If I had a clearer memory of my childhood (blocked out), I might have likened this situation to listening to people plan their Bar and Bat Mitzvahs during junior high school. There were a fair amount of Jewish people in my school and many of them got to have extravagant parties with a D.J. and a dessert bar. In return, all they had to do was memorize and awkwardly sing the Torah off-key in front of their entire junior high class for two hours. I couldn't discuss which Snoop Dogg songs I would be playing at my party because I was (half-) Catholic and I wasn't getting a party. Being a mature pre-teenager, I tried to convince the rest of my family to convert to Judaism just in time to throw me a cool party. 

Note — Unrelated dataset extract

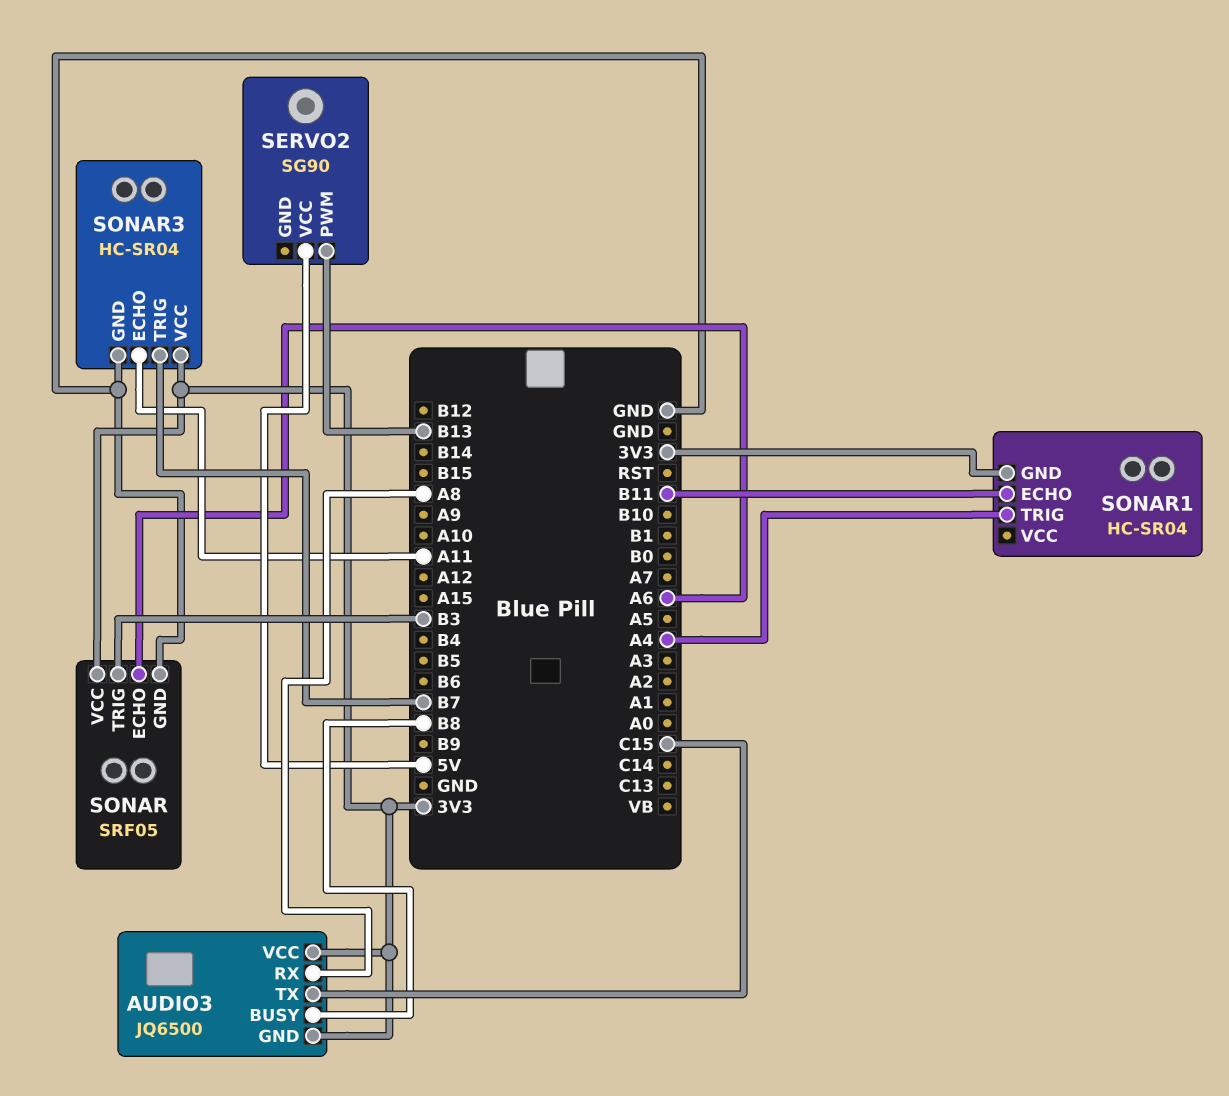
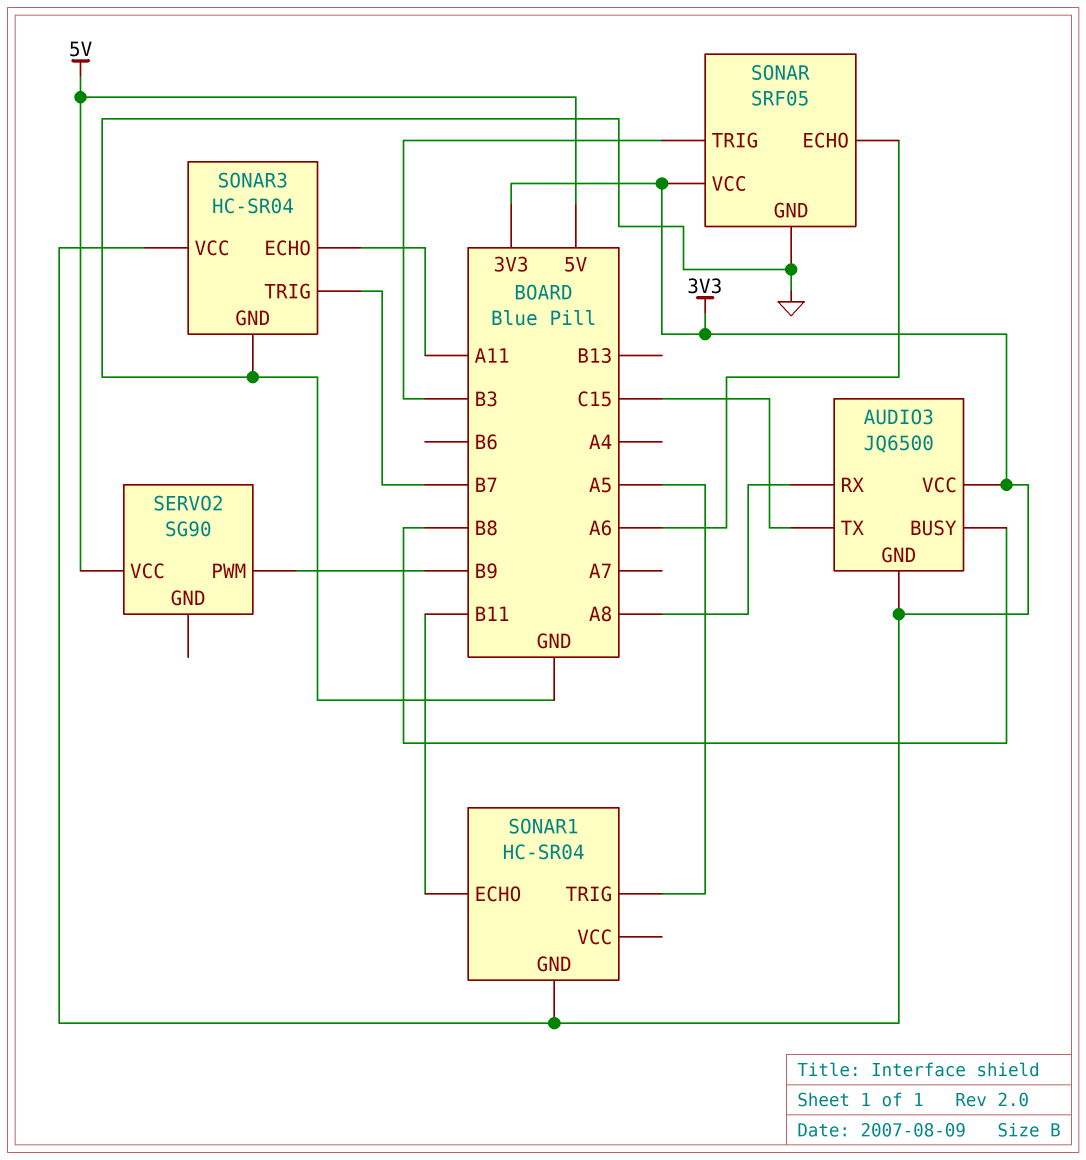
SERVO2 pin PWM: B13 -> B9
SONAR1 pin TRIG: A4 -> A5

I am very fortunate to have parents who do not care whether or not I ever get married or have children. They are probably aware of the fact that if either of these things did happen, they would likely get saddled with much of the bill and the children would frequently be dumped on them whenever I wanted to not listen to screaming, but even if this was the sole reason, it is a blessing. I know a lot of people who feel pressure from their parents to make these big changes when they are not ready, and I am very happy that my parents prefer to waste their time pressuring me to vote Republican.  

This is not intended to be a diatribe against my dear friends who are simply growing up. It is not their fault that they have succumbed to the inevitable. I am very happy for them. I just don't agree with their lives progressing. But I probably also felt this way at my First Communion. Everyone grows up so fast! 


Anonymous said...

Good trick. Just keep resisting our push to have you vote Republican so we don't pressure you to get married.

Ashley said...


ting said...

I'm so glad my best friends aren't married yet.

You sang the Torah in HEBREW??

Also, not sure if you know but Snoop Dogg is now Snoop Lion. HAHAHAHAHA!